§ Task brief:
Reproduce exactly the lines from the line containing "right shoulder: (819, 708)" through the end of the records below, including both ends, and nothing else.

(Beginning of The records)

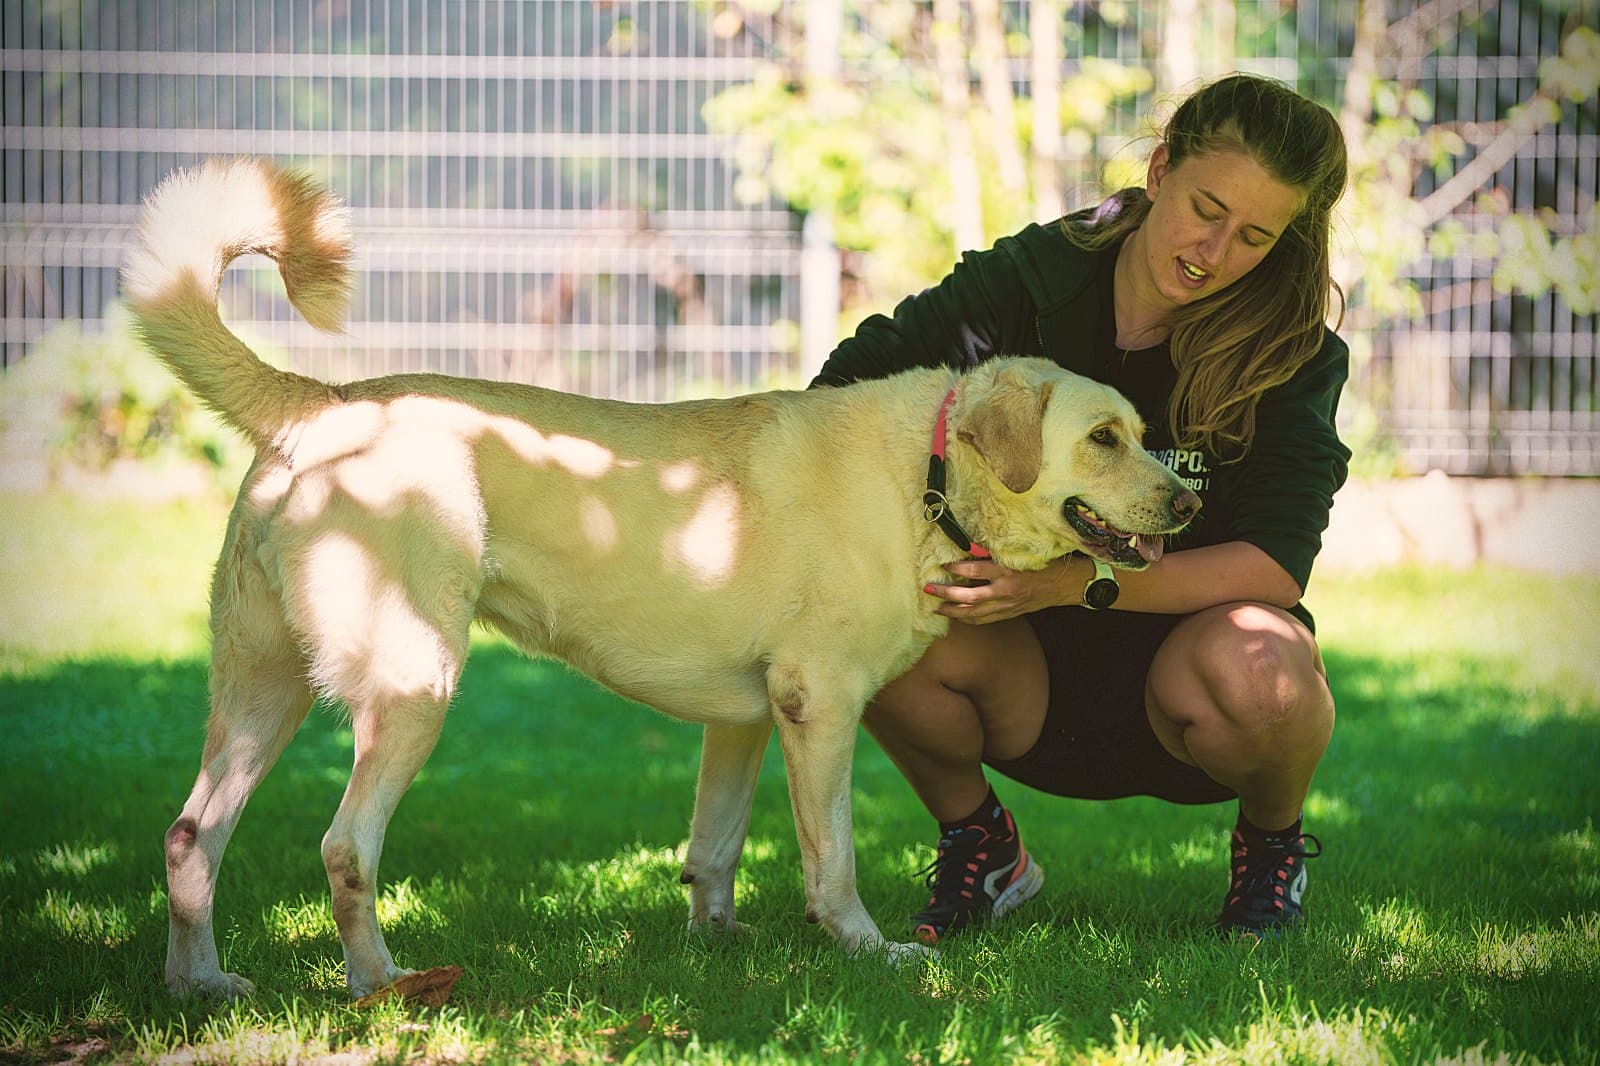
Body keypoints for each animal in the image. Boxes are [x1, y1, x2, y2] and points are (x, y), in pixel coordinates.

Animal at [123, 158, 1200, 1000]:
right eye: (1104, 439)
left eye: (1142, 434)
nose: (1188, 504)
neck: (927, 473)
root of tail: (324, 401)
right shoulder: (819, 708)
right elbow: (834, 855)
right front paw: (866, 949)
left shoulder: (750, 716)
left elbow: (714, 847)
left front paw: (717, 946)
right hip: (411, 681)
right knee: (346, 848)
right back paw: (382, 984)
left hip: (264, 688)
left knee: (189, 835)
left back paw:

(End of The records)

§ Written answer:
right shoulder: (819, 708)
right elbow: (834, 855)
right front paw: (866, 949)
left shoulder: (750, 716)
left elbow: (714, 847)
left front paw: (717, 946)
right hip: (411, 681)
right knee: (346, 848)
right back paw: (382, 984)
left hip: (264, 688)
left knee: (189, 835)
left back paw:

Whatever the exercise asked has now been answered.